The COVID-19 pandemic has catalyzed a seismic shift in health care delivery. Health care systems and physician offices have accelerated digital health solutions at record speed, putting telehealth at center stage as a critical strategy to flatten the COVID-19 curve. Telehealth has moved from being an optional service to an essential one.
As health care delivery evolves from a model primarily based on human touch and the nuances that accompany face-to-face interaction to include digital experiences that require a new set of resources, we must focus on who may be left behind. Without action to address the digital divide, existing health and health care disparities will be exacerbated for the nation’s most vulnerable individuals and communities. One of the most powerful tools in a health care provider’s armamentarium—human touch—may also be lost. We explore these potential dangers and offer strategies to mitigate them.
The digital divide is a well-described phenomenon that arises from limited access to and utilization of technology such as telehealth platforms. It can result from personal or sociocultural barriers, including limited electronic skills, low health literacy, disability, low income, and limited English proficiency; and structural barriers, including geographic isolation, broadband capacity, and technical hardware.1 Thus, the adverse consequences of the digital divide most prominently affect low-income, rural, disabled, racial/ethnic-minority, and elderly populations.
Furthermore, whereas a health care provider’s touch can express empathy and compassion nonverbally, the lack of touch and physical presence with digital care may compromise trust and interpersonal connections for some patients. For example, the physical exam is an ingrained expectation among many patients that gives them confidence and satisfaction with their health care experience.2 If absent, such as in the case of telehealth visits, this absence may adversely affect patient communication,3 the cultivation of a patient-provider relationship, and, consequently, treatment adherence and health outcomes.
While navigating the digital revolution in health care, we cannot afford to lose touch with patients or leave many of the most vulnerable patients untouched and further alienated by the digital divide. To address these challenges, we recommend the adoption of 5 important strategies as described below.

ENTRIES SHOWN -
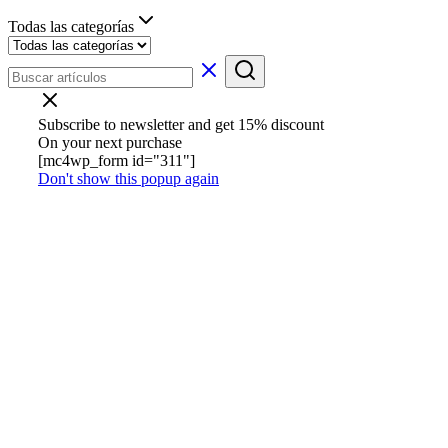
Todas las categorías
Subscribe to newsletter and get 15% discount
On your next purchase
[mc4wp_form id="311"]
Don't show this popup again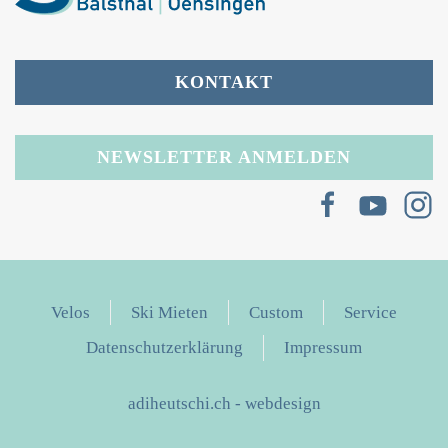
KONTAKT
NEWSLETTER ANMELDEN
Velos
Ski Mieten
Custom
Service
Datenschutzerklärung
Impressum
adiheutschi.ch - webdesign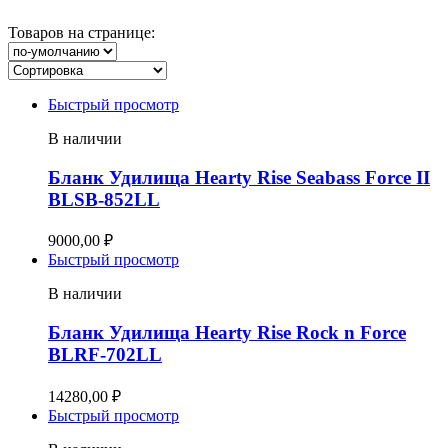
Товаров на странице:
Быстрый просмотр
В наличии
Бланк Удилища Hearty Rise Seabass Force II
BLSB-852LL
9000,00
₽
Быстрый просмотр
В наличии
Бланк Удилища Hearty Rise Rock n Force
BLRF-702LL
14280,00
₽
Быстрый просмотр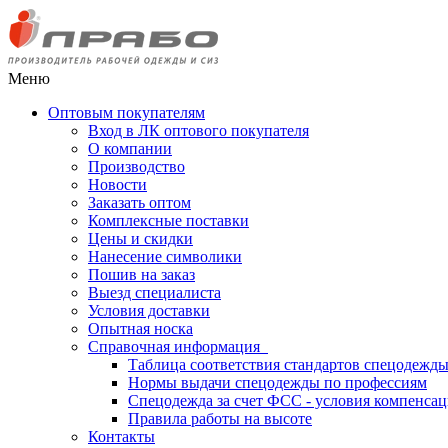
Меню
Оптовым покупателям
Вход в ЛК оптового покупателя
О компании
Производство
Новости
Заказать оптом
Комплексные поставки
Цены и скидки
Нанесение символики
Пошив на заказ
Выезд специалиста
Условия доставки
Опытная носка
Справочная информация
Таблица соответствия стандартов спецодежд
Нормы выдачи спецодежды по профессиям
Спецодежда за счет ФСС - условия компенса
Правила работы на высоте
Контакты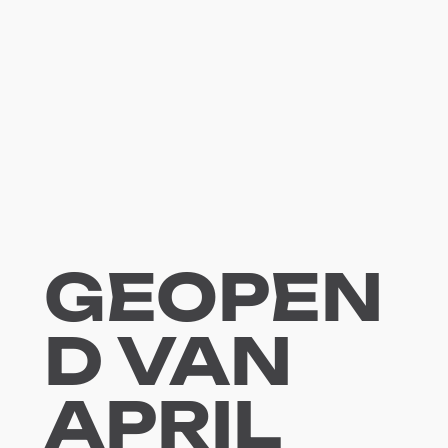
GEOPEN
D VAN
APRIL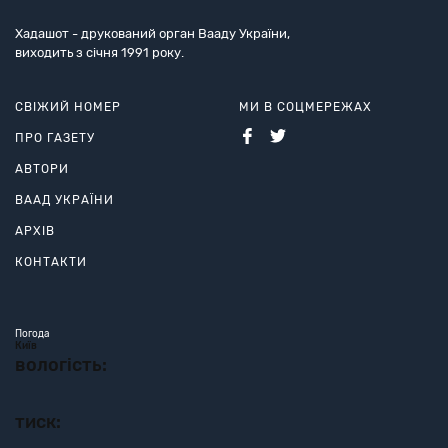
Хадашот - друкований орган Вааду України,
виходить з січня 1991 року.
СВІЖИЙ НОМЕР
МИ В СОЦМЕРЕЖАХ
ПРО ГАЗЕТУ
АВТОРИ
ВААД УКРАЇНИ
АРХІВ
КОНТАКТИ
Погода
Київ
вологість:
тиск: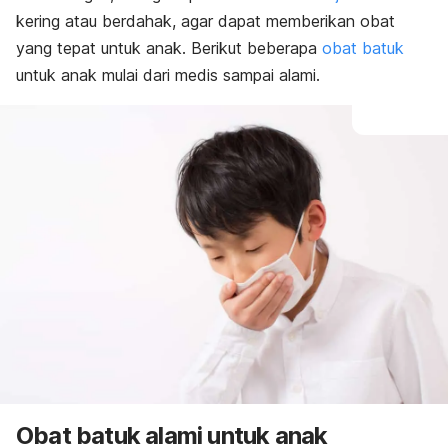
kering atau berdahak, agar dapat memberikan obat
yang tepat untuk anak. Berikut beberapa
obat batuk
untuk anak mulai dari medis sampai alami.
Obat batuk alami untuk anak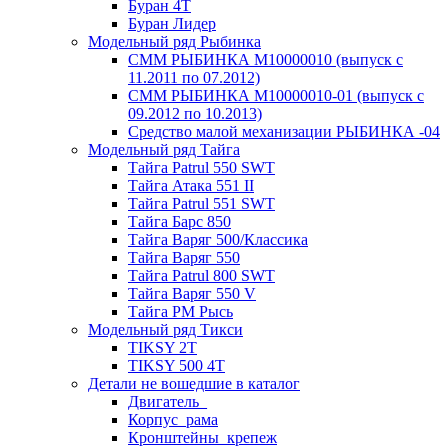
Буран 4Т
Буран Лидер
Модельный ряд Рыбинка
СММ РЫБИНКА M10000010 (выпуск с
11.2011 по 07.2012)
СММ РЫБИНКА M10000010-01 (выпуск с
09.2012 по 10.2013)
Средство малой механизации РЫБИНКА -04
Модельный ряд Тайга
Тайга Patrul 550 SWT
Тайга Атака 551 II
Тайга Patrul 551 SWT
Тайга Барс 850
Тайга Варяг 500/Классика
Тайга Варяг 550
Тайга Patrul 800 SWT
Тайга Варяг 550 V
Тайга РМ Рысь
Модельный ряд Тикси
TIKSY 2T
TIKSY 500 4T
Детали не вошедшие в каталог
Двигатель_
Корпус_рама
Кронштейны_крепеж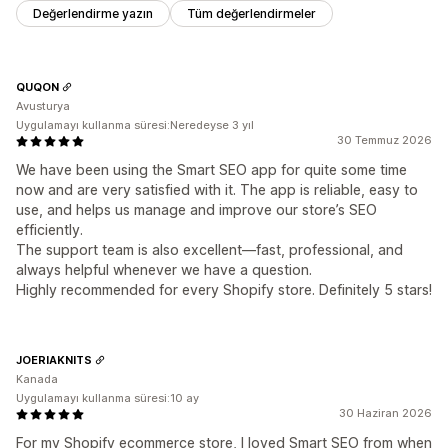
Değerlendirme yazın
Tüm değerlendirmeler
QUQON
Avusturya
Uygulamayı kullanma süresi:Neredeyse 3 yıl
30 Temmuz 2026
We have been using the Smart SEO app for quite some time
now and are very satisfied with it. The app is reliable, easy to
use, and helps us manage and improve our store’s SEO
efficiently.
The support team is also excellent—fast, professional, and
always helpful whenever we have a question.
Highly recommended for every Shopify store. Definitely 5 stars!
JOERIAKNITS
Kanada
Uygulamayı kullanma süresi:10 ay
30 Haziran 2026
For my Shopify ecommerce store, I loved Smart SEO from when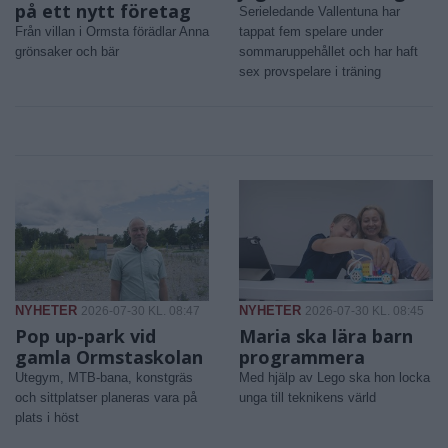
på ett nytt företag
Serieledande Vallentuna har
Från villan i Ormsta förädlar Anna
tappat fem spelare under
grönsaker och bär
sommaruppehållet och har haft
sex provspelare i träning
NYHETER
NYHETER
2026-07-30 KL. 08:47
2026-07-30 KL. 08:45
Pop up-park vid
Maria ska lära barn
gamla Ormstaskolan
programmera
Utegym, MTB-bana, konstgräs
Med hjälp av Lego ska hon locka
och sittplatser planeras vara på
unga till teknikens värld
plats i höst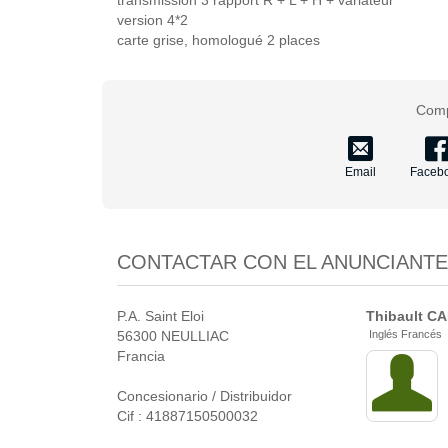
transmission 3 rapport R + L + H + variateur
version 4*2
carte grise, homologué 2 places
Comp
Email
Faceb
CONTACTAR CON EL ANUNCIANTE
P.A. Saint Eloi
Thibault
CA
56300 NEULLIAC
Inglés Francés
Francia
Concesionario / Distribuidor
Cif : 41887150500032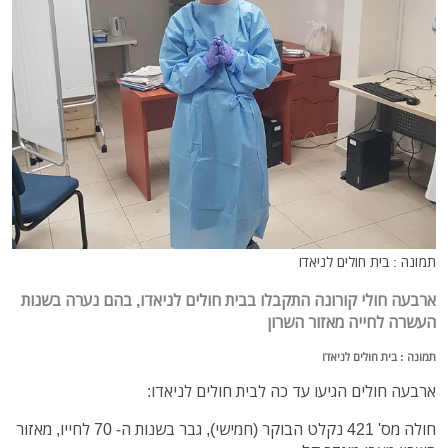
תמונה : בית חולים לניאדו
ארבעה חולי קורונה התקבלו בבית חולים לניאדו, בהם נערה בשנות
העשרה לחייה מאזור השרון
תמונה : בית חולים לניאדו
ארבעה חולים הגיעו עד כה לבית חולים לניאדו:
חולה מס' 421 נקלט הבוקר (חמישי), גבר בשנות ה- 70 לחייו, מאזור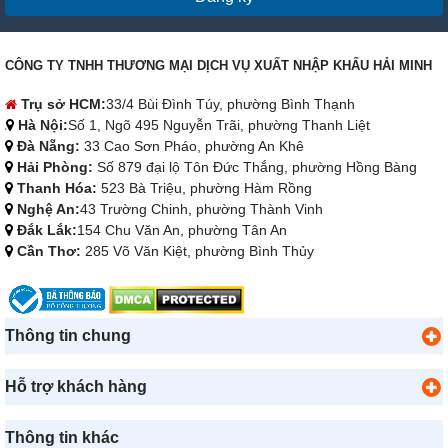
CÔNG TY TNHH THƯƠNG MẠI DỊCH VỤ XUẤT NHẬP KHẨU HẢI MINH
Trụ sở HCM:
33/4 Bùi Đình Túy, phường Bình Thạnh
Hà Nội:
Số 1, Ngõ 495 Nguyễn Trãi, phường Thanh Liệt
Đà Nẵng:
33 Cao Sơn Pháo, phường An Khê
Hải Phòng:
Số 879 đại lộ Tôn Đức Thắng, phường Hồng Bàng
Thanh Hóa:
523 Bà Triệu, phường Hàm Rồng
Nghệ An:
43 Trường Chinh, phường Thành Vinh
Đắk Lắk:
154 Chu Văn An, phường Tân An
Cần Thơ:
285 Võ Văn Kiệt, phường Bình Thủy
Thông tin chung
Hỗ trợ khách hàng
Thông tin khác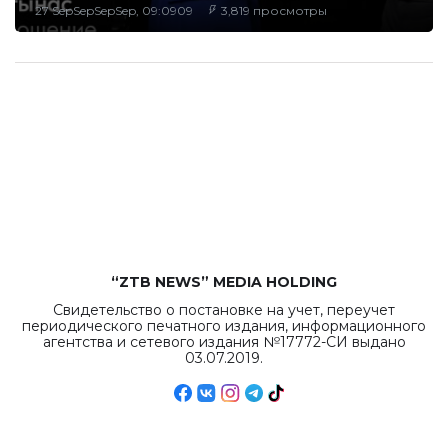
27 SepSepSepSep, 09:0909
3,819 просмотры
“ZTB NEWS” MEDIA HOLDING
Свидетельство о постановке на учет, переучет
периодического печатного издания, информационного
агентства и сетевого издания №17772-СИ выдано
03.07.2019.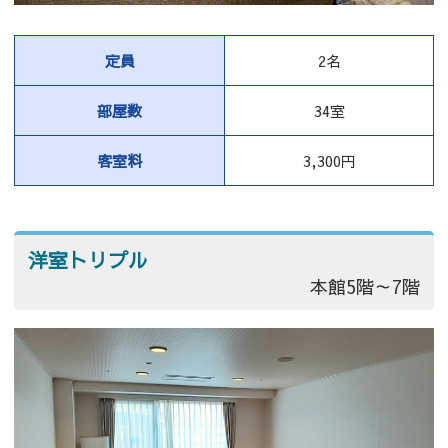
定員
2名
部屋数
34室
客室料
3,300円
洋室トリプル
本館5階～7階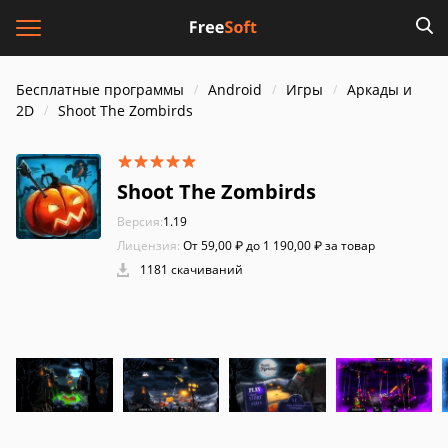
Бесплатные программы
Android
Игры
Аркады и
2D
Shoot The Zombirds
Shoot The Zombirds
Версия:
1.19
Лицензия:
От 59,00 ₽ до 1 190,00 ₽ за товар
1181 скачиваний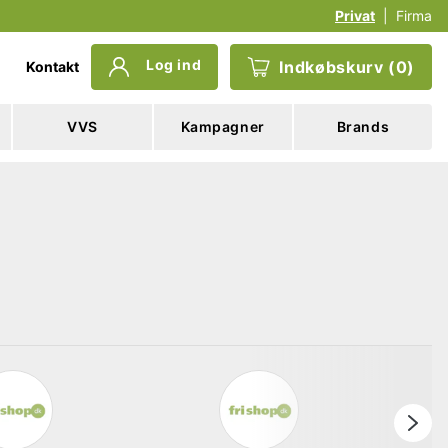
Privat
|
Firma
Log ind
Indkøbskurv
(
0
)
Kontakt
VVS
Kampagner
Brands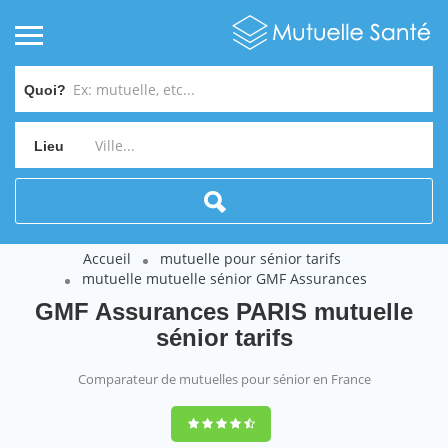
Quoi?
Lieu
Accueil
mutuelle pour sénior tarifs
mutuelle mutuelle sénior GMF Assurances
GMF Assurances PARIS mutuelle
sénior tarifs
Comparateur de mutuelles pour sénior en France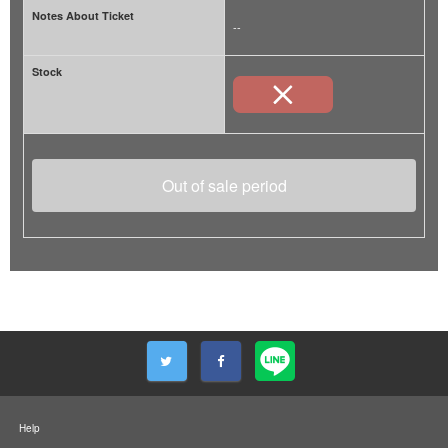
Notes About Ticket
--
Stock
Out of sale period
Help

EXERCISES -
1) In the text on telehealth and the digital divide, which populations are most prominently affected by the adverse consequences of the digital divide?
2) Write the next part of the text on telehealth and the digital divide, starting right after its final sentence.

RESPONSES BY TASK -
1) Low-income, rural, disabled, racial/ethnic-minority, and elderly populations.

2)
Expansion of Broadband Access
Disparities in broadband access exist namely among racial and ethnic minorities, residents of rural areas or tribal lands, and those with low socioeconomic status.4 Several states and service providers have begun the expansion of broadband access and services to such underserved communities. Additionally, many states have started to integrate broadband expansion into legislative priorities, given the high cost of deployment and the important connection to economic growth and health care. These efforts must be supported in the long-term. Federal investment in state-level expansion is needed, specifically to incentivize internet service providers to extend services in areas of need where the cost of doing so may be otherwise prohibitive.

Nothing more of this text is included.